Django is grinding away in the background. Although not terrible complex it'll take some time, also the site design and what we actually want to do is gonna be important. We keep revisiting ideas which is a little worrying. I think it's shoulders to the wheel time.

Djano template systems seems pretty interesting, integration with Ajax might be a complete balls though so am keeping aware of that in the back of my head!

Thursday, January 14, 2010

Nothing new to report, trying to learn YUI which is another dead end. At some stage will all this web development make sense? Please God yes

Monday, January 11, 2010

Snowed in

Too much snow today to do anything. Normally working at a computer isn't really affected by snow but for some reason it does to me! Got an ajax tutorial done and messed about with jQuery plugins. No expert by any stretch but I think I'm closer to understanding what an expert should know.
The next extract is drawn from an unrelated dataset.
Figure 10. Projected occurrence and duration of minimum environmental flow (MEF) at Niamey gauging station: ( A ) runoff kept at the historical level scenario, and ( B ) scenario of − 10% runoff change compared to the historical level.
Wednesday, January 6, 2010

Day 3 - A day of sorting crap

Sick today, didn't get a whole pile done. Finally sent off my business plan and what a shite one it was. Actually going through the different headings and trying to write a piece about the product is a nightmare. But it's better to think about these things.

Triathlon timing is on the agenda again and starting to pick up momentum to a degree. Loads of plans but the proof is in the proverbial pudding, can it work? Only one way to find out. While I excel at dreaming up things I'm afraid my work rate has grinded to a halt lately.

Had a look at jqBarGraph but failed to get it to work. JQuery runs fine but when i introduce the custom graph it fails to display.

At least today was a day to sort things out!

Monday, January 4, 2010

First Post - Jocks and socks update

First post of many hopefully when I get off my arse at last and get cracking with this startup business.

Currently sourcing products for an ebusiness selling underwear. Brian and I spent the day skulking around isles in Brown Thomas and various other department stores checking out displays and trying to tell what people are buying and for how much. Not too successful although we did come up with a range of prices.

What was definitely much more interesting was the trip to the distributor center, not sure where this was but they had nothing relevant. Asking a worker there was the best information received. He gave us a list of fashion shows to watch out for and to attend if we are going to look at this market. The most interesting one is in Florence which is coming up pretty fast. Could be interesting. The smart arse told us we need to get new clothes if we intend to go to a fashion show. Pretty funny stuff and a good buzz off it.

Enterprise Ireland turned their nose at us, not in a rude way but more of a, come back to use when you're making tons of money. Local Enterprise Board it is although they may be more suitable, who knows???

6 hours on the road and one good lead, gotta start somewhere?!?